The Sevastopol "Marine Commission" led by Vladimir Stefanovsky proposed the construction of the current museum. The museum would have themed exhibition halls, which were former repair shops and arsenals, a submarine standing by the underground pier, a tourist center, a cinema room with a chronicle of the time of active military confrontation between the two superpowers, and finally, an underground memorial dedicated to submariners who died at sea.

The 10th anniversary of the museum was celebrated in June 2013. Submarine veterans, former employees of the base as well as representatives from the authorities, armed forces and students attended the ceremony.

The facility was placed under the jurisdiction of Russia and the southern area of the Military History Museum of fortification structures of the Russian Federation in 2014, after the annexation of Crimea.

The 2012 American action film, Soldiers of Fortune, filmed parts of it near the base.

In 2021, the Russian Navy towed the former Soviet Romeo-class submarine, S-49 into the complex to serve as a museum ship.

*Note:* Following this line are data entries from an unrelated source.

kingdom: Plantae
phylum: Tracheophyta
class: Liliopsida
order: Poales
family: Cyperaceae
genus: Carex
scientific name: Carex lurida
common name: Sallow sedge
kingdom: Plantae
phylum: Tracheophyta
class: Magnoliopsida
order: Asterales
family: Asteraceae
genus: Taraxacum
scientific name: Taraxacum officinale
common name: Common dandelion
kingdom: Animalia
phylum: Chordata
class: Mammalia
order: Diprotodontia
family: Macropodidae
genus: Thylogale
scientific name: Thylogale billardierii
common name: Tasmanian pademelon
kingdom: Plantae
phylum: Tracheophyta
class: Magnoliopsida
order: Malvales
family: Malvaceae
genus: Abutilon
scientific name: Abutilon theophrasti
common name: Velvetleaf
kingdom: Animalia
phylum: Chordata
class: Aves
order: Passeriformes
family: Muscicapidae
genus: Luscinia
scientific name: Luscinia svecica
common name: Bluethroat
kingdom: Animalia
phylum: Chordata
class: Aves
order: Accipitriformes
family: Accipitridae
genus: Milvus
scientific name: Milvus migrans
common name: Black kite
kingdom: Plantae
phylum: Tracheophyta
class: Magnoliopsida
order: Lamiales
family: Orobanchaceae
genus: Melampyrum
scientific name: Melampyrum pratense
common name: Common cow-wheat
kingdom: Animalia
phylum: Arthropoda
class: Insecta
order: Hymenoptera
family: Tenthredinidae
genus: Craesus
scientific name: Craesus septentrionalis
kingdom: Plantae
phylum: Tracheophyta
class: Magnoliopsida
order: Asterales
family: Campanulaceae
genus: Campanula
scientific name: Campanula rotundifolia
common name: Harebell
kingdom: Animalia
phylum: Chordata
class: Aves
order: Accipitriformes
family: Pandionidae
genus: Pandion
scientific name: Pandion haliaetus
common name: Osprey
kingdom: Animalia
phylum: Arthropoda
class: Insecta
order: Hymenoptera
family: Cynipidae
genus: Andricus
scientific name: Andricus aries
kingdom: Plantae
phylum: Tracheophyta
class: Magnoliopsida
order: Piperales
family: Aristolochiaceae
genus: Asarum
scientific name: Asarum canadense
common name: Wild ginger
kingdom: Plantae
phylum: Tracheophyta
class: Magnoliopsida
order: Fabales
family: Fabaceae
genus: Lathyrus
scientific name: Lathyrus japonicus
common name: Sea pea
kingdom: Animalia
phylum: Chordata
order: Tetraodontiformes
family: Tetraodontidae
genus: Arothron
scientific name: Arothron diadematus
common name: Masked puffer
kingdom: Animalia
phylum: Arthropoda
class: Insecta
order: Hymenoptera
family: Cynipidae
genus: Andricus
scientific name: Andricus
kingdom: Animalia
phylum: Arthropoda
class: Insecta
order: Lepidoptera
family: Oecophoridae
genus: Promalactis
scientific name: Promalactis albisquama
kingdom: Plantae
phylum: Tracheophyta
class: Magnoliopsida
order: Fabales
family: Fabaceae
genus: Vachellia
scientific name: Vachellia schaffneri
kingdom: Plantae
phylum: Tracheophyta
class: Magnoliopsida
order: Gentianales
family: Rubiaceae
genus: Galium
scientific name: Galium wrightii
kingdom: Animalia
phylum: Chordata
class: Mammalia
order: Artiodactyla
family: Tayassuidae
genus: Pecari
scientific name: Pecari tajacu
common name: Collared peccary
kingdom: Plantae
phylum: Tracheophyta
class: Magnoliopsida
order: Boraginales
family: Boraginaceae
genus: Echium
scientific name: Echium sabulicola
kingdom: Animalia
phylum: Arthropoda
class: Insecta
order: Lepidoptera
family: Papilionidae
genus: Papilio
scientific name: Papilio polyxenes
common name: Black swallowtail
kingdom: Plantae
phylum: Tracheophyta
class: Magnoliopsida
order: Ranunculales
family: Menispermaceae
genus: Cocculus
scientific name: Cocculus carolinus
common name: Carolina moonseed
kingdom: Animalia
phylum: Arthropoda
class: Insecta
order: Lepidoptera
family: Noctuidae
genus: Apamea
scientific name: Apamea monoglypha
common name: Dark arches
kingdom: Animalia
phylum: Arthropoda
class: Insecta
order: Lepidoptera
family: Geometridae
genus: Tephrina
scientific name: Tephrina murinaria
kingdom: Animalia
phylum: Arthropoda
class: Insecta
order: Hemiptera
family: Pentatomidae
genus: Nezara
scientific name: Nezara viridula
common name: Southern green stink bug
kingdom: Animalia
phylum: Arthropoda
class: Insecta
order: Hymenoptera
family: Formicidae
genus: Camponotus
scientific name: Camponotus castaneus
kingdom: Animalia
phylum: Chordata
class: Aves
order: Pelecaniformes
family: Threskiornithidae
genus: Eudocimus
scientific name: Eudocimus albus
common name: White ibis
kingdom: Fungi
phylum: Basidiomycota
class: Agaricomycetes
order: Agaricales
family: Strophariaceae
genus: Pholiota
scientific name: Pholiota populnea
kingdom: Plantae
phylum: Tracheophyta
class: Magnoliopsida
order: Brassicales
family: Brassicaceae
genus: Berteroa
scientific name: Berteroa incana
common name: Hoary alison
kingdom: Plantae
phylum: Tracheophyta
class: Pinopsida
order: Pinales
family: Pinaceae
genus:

On 4 December 2024, Story Television aired an episode called "Cities of the Underworld: Secret Soviet Bases" on their show World Events on Wednesday.

== Restoration ==
According to press information from March 2014, Russia is considering the possibility of restoring the submarine base in Balaklava.

== Address ==
The base sits at No.22 Tavricheskaya Naberezhnaya street, Balaklava district, Sevastopol, Crimea.

== Similar bases ==
- The underground Muskö Naval Base in Muskö, Sweden, designed for deployment of missile boats and small destroyers.
- Fallout shelters and repair shops in the Bay of Pavlovsk.
- Fallout shelter and submarine repair shops in Vidyaevo.
- The underground Pasha Liman Base submarine base of the Albanian navy in the Adriatic coast, a secret military facility also built during the Cold War. This base was formerly used for basing Soviet submarines, but later went under the control of NATO in 2009.